(Recorded data Opens)

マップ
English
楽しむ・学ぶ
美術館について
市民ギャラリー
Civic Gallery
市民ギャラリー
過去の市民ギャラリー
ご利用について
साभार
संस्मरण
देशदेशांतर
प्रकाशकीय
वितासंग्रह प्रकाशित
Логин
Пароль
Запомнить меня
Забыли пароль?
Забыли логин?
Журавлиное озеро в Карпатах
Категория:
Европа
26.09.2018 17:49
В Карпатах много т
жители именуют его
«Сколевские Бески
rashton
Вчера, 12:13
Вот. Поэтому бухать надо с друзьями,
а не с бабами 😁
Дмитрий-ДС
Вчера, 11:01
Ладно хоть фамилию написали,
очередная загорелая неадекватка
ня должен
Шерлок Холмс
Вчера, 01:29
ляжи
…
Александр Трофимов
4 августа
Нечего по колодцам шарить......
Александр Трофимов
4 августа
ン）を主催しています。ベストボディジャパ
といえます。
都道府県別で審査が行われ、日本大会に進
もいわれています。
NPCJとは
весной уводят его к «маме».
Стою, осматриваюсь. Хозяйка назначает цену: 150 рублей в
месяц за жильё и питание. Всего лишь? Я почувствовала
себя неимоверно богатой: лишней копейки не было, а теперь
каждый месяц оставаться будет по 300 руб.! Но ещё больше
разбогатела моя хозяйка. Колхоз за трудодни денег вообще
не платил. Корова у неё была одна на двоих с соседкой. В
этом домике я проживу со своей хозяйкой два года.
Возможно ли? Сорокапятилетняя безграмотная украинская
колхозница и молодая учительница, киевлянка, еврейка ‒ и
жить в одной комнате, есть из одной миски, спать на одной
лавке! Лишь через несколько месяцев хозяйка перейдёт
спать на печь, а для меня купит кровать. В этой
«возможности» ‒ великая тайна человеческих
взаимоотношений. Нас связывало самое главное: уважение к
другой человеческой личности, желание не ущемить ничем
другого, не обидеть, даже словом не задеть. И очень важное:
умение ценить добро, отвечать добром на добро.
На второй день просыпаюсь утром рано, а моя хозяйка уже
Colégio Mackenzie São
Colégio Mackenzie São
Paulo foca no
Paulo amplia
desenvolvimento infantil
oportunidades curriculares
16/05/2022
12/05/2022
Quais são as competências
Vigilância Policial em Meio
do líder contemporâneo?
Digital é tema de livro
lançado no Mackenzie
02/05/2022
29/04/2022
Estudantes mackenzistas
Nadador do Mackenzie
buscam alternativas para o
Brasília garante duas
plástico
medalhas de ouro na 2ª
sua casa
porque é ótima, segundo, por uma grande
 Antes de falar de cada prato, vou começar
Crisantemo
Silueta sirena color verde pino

(Recorded data Closes)

→ Exercise requirements:
Retype the lines above without alteration. The first is the one containing "porque é ótima, segundo, por uma grande", and the last is the final line of the data.

→ Response for this exercise:
porque é ótima, segundo, por uma grande
 Antes de falar de cada prato, vou começar
Crisantemo
Silueta sirena color verde pino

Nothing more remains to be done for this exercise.